→ TASK TO CARRY OUT
Only the lines of the data holding the string "Clínica" need to be returned.

──────── RECORDED DATA

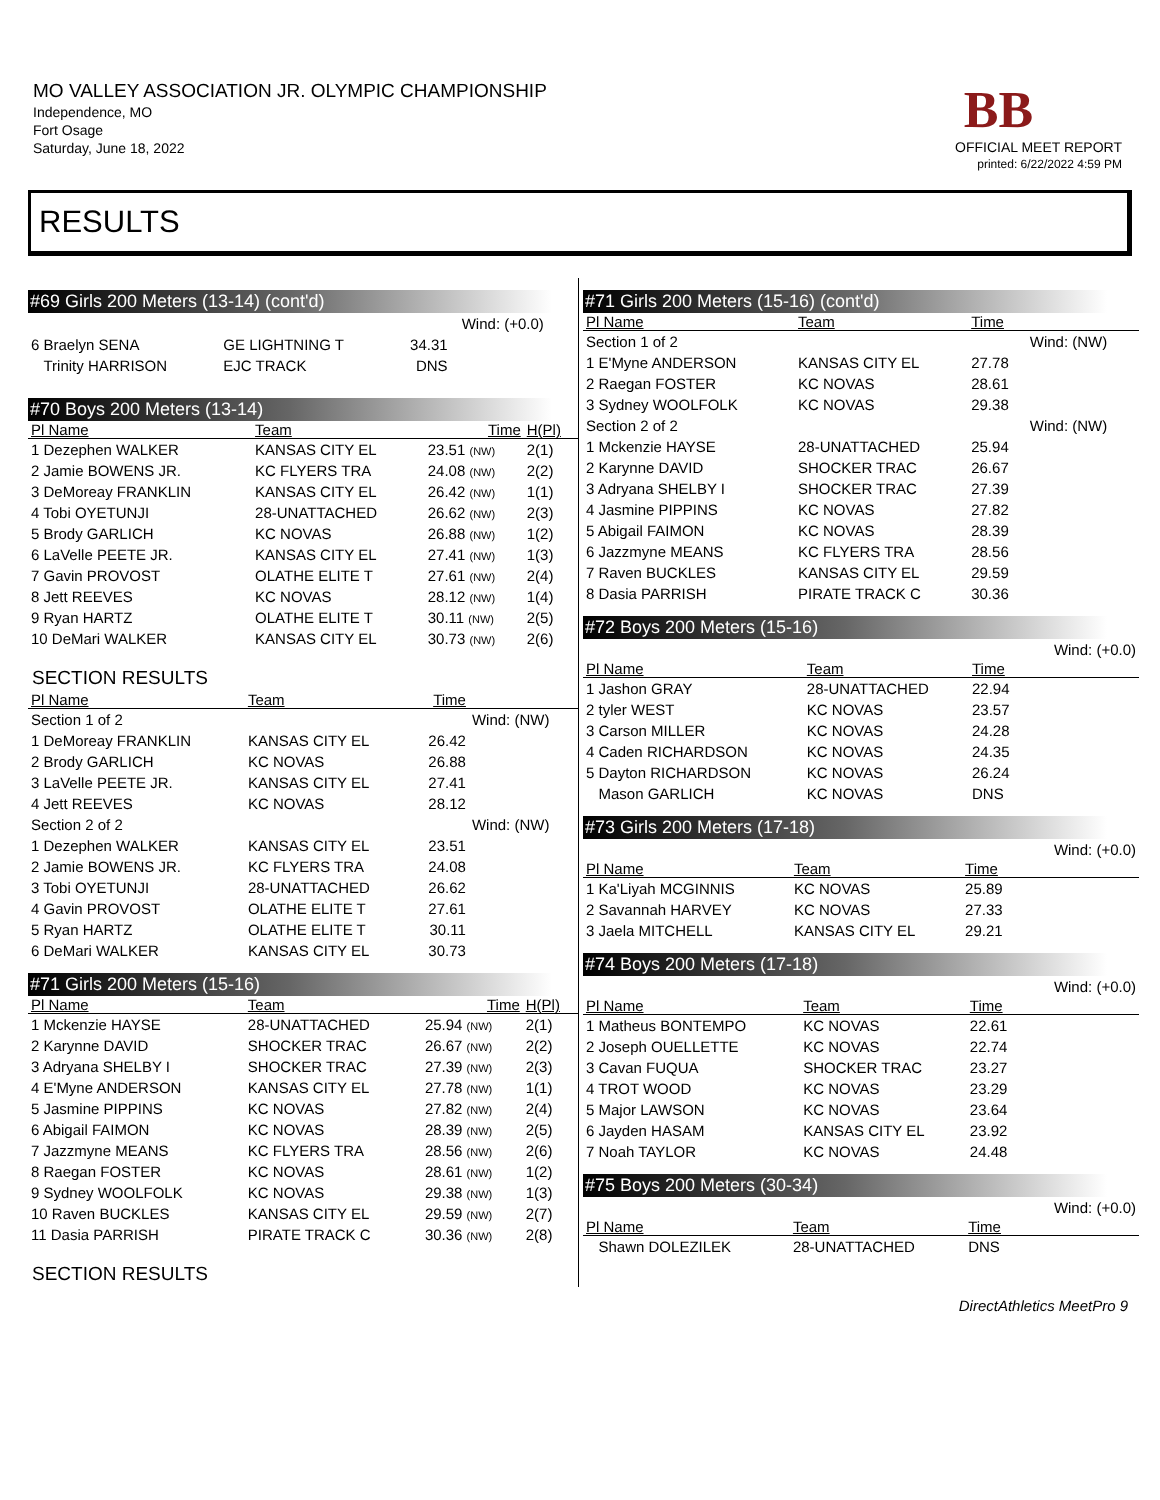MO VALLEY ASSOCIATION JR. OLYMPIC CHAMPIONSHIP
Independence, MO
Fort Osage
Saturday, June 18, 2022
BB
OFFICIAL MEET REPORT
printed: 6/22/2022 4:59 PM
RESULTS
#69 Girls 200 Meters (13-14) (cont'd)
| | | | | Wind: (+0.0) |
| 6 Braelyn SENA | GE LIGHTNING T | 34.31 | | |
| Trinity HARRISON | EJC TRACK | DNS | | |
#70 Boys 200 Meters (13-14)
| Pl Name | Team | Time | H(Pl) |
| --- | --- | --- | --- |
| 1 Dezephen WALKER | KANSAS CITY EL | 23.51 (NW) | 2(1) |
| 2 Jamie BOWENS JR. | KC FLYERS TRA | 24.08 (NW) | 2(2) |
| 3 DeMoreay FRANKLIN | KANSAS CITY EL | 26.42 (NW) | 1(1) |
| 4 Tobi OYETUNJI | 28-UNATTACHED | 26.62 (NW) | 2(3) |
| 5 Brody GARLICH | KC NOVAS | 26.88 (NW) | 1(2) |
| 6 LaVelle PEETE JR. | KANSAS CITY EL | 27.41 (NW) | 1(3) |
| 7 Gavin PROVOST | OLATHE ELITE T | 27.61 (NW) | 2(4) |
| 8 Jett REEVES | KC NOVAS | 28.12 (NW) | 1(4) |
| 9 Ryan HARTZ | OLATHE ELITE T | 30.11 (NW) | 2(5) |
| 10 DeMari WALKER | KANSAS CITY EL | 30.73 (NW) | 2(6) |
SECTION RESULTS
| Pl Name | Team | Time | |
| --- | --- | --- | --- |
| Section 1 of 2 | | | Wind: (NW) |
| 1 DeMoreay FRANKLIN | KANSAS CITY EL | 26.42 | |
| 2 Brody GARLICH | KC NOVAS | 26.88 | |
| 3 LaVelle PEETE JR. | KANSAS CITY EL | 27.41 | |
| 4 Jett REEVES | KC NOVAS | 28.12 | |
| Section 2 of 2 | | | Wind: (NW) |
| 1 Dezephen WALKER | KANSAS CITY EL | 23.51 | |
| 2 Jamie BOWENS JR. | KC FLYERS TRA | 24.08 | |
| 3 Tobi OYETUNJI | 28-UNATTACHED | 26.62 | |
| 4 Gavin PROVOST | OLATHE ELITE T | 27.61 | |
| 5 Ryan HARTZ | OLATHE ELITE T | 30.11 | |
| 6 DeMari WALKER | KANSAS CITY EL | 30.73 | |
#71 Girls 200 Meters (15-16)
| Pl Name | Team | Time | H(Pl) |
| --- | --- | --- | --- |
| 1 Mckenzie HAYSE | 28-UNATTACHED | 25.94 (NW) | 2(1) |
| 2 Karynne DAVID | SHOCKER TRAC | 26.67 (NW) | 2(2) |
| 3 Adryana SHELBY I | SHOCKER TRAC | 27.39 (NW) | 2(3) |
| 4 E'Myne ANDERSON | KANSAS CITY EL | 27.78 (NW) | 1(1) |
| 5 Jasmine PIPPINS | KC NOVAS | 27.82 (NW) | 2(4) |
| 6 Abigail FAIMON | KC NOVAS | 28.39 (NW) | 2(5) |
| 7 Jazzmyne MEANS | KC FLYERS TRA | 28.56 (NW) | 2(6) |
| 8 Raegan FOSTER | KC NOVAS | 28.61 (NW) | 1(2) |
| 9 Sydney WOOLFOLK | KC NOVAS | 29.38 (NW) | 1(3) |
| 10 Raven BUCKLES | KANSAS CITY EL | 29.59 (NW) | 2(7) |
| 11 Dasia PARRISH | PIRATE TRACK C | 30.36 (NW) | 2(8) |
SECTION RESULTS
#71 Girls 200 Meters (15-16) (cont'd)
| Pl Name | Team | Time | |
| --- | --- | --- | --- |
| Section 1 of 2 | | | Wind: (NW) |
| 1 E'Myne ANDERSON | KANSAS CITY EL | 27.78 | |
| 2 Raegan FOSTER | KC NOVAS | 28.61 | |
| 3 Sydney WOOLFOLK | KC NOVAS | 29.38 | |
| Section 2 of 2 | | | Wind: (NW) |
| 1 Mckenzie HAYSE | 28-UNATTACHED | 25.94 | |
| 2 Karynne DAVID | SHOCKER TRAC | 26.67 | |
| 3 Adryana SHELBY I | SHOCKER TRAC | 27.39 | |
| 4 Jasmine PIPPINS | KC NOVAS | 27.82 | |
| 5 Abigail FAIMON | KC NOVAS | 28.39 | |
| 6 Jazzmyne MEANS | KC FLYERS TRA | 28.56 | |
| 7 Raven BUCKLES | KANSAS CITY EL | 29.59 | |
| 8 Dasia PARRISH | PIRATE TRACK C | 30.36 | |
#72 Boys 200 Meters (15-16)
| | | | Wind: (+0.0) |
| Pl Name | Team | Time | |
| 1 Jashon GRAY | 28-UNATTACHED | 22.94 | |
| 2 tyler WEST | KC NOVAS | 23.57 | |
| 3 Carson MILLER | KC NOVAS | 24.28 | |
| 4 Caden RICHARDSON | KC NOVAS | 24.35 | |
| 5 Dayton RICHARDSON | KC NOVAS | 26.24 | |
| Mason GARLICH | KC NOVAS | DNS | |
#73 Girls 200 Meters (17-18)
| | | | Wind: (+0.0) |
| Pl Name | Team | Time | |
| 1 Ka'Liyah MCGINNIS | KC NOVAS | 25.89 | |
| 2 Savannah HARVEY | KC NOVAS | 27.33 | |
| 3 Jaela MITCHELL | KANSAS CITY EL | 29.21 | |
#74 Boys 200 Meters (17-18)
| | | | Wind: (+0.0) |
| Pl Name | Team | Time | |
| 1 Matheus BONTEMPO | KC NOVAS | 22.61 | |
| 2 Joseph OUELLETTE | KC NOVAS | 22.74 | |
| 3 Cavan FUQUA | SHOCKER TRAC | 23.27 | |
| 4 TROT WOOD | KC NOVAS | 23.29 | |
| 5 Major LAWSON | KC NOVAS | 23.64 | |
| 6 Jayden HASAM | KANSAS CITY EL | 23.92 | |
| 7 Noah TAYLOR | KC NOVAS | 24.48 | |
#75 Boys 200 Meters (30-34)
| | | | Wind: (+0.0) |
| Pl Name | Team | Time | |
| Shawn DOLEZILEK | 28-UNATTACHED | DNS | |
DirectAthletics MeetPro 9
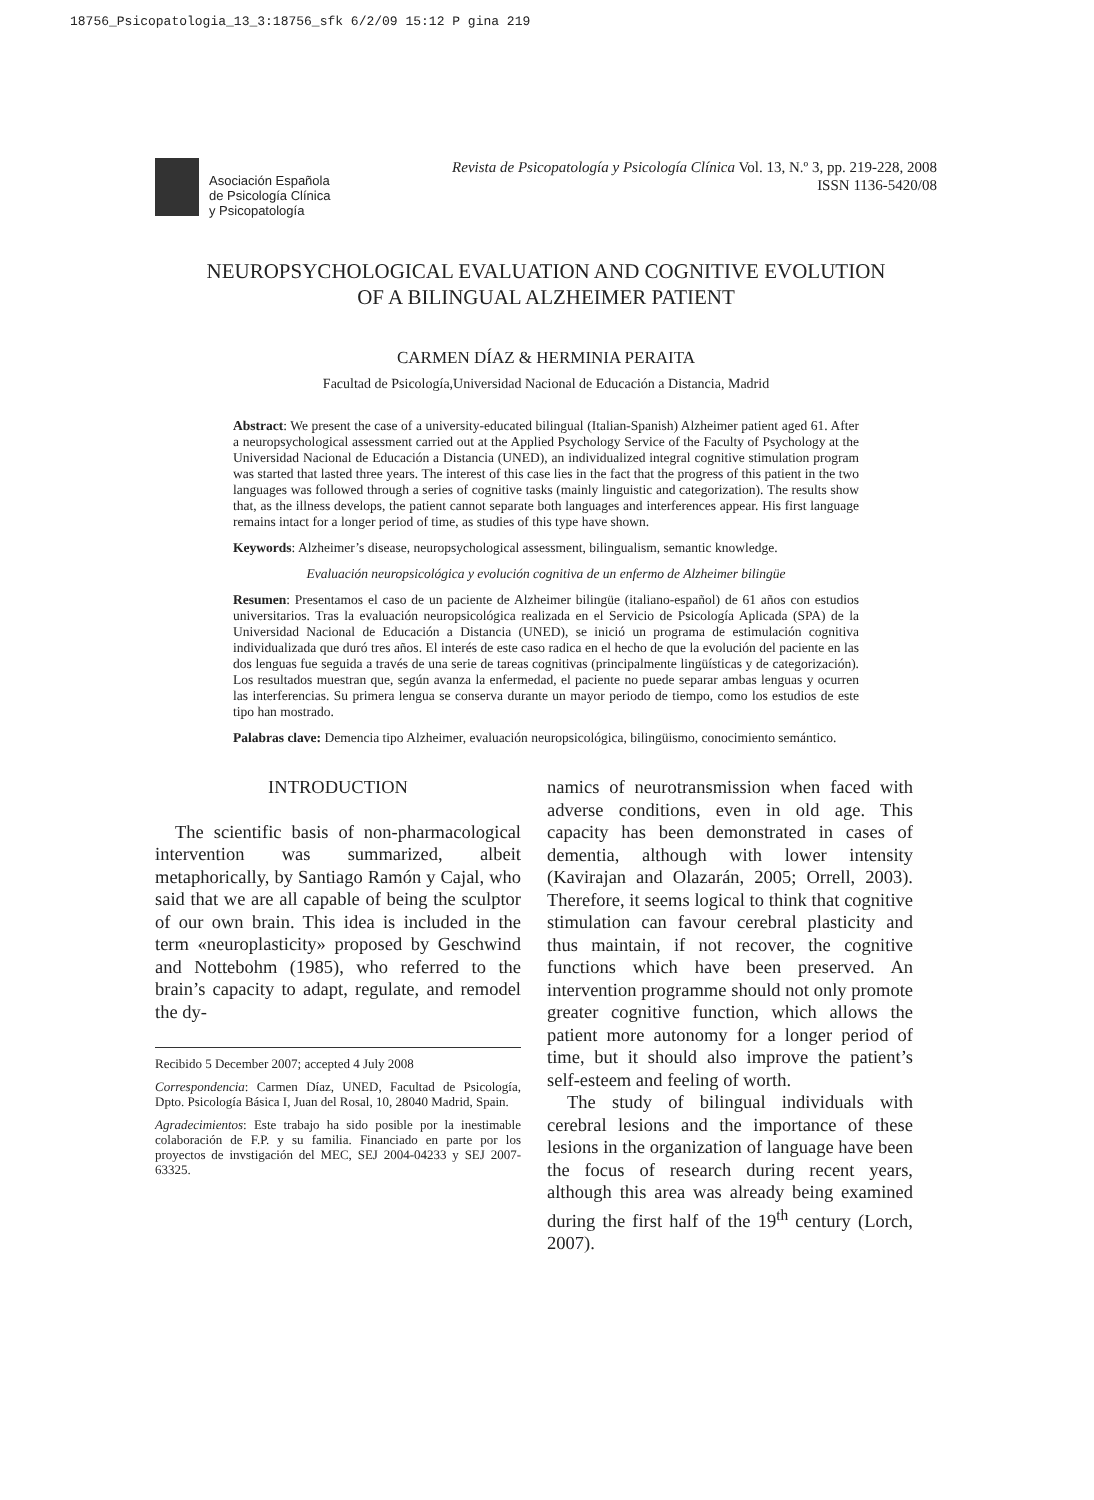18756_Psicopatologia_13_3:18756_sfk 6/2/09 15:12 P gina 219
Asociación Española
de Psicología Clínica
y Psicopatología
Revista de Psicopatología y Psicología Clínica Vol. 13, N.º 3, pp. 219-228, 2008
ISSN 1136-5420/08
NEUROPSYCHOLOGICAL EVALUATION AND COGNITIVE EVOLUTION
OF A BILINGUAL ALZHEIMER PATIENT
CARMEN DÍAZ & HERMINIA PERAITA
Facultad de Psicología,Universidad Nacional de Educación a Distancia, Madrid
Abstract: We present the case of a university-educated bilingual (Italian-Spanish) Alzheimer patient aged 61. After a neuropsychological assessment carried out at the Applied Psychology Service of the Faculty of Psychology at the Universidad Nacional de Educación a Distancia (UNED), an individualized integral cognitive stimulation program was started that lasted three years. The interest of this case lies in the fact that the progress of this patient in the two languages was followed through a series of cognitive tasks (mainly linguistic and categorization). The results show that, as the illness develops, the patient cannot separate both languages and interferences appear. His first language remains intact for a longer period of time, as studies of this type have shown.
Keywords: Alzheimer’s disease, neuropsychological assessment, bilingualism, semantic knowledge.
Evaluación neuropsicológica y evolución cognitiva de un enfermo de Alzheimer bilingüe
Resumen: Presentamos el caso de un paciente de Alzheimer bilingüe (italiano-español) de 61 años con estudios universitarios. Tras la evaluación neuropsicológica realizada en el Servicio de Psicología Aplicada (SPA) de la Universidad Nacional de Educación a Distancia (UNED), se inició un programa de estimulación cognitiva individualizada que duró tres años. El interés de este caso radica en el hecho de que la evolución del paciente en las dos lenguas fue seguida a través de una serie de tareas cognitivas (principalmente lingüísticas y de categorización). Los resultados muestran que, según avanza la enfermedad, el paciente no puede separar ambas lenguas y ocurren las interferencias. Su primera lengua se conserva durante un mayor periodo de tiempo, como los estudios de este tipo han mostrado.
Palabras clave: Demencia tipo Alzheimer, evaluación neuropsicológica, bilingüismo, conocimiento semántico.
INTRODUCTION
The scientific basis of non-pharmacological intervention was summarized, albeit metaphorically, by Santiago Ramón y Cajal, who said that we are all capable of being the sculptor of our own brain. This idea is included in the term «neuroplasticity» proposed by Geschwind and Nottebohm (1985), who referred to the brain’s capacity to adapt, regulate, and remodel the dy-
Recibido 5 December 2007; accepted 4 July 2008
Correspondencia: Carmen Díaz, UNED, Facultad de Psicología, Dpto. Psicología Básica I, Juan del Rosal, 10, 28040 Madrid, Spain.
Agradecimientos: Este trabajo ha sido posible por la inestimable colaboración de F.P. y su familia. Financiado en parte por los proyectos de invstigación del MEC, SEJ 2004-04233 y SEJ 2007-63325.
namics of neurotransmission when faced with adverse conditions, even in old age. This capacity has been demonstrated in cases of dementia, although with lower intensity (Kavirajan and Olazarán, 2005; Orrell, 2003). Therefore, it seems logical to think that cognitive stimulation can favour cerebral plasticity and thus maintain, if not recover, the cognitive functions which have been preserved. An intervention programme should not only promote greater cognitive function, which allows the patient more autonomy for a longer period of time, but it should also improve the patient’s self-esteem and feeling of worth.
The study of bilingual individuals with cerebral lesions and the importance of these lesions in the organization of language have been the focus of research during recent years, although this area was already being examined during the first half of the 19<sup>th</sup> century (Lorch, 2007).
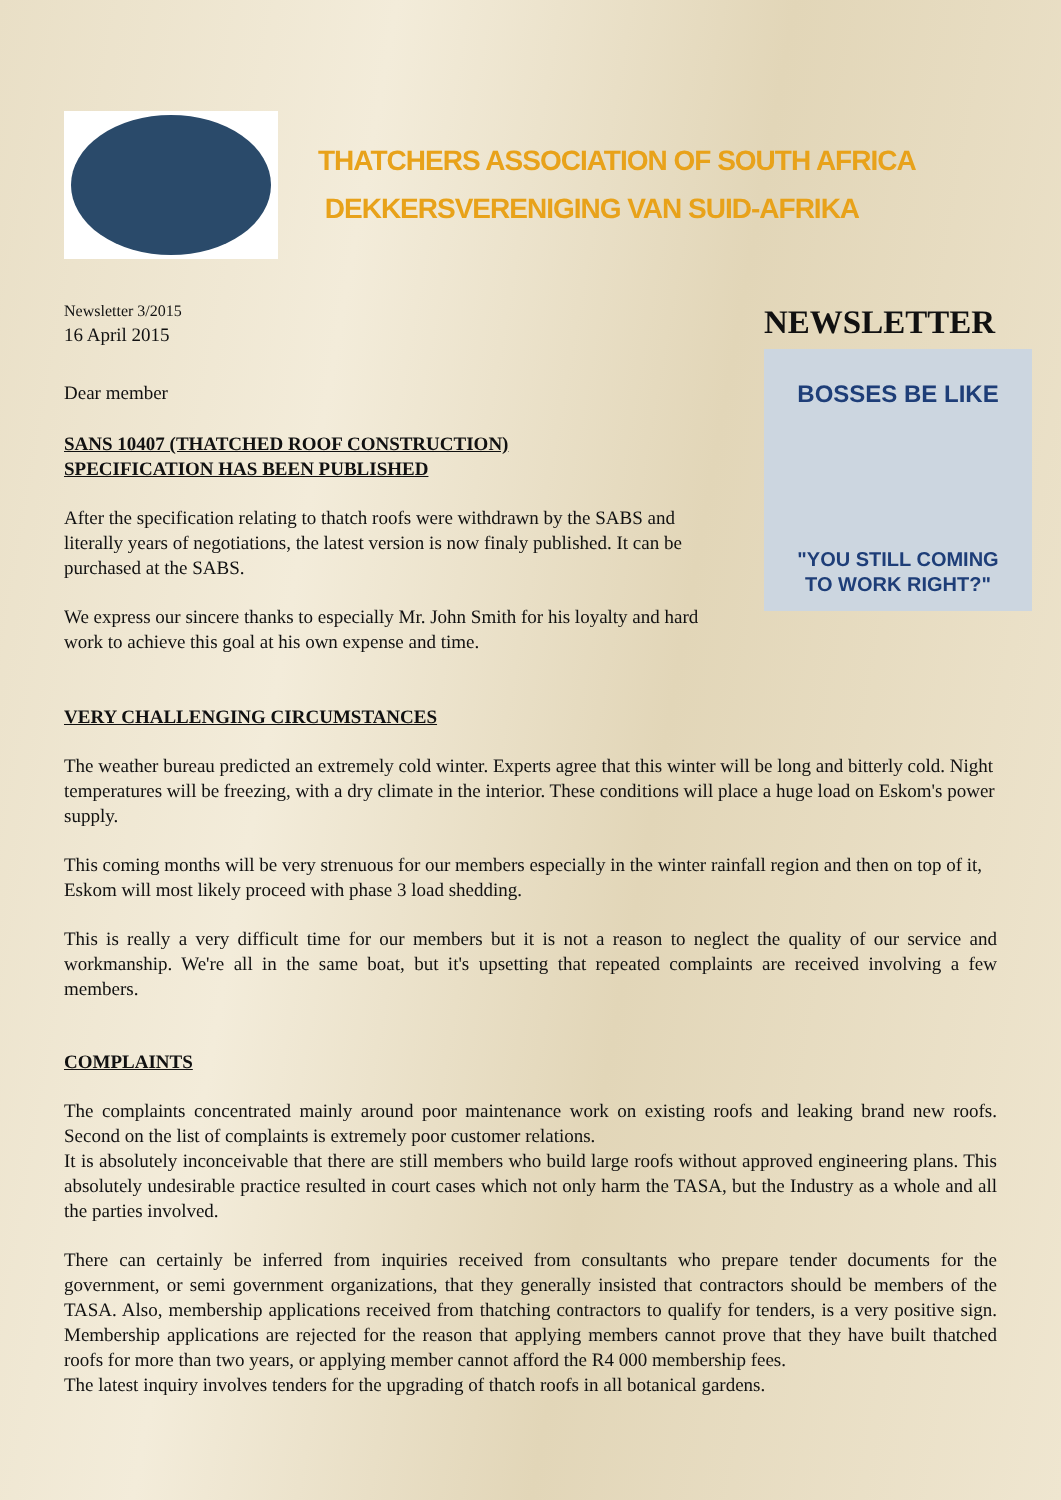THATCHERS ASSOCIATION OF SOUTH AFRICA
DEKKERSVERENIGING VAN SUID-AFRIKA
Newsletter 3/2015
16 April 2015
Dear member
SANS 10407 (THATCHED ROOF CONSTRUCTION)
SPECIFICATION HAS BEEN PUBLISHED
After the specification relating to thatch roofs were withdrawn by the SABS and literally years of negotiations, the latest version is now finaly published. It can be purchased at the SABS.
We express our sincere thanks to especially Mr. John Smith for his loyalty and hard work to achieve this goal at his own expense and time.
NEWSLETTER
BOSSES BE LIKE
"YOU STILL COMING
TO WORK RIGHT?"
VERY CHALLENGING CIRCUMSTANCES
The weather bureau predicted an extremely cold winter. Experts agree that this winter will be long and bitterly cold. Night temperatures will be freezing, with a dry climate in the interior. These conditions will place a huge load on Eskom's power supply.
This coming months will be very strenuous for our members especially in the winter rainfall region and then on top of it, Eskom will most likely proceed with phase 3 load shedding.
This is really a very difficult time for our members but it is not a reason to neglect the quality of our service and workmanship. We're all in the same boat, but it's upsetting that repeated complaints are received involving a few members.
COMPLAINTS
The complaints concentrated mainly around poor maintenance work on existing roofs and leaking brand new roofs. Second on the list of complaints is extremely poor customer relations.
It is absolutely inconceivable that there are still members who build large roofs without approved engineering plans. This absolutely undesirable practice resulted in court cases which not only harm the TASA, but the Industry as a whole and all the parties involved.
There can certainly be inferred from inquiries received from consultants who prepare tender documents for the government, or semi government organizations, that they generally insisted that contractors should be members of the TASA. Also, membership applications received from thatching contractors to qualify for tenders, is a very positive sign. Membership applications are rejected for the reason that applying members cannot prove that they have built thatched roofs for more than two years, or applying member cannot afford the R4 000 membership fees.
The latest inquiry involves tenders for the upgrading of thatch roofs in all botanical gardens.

────────────────

→ OUTPUT BELOW
de Psicología Clínica
Revista de Psicopatología y Psicología Clínica Vol. 13, N.º 3, pp. 219-228, 2008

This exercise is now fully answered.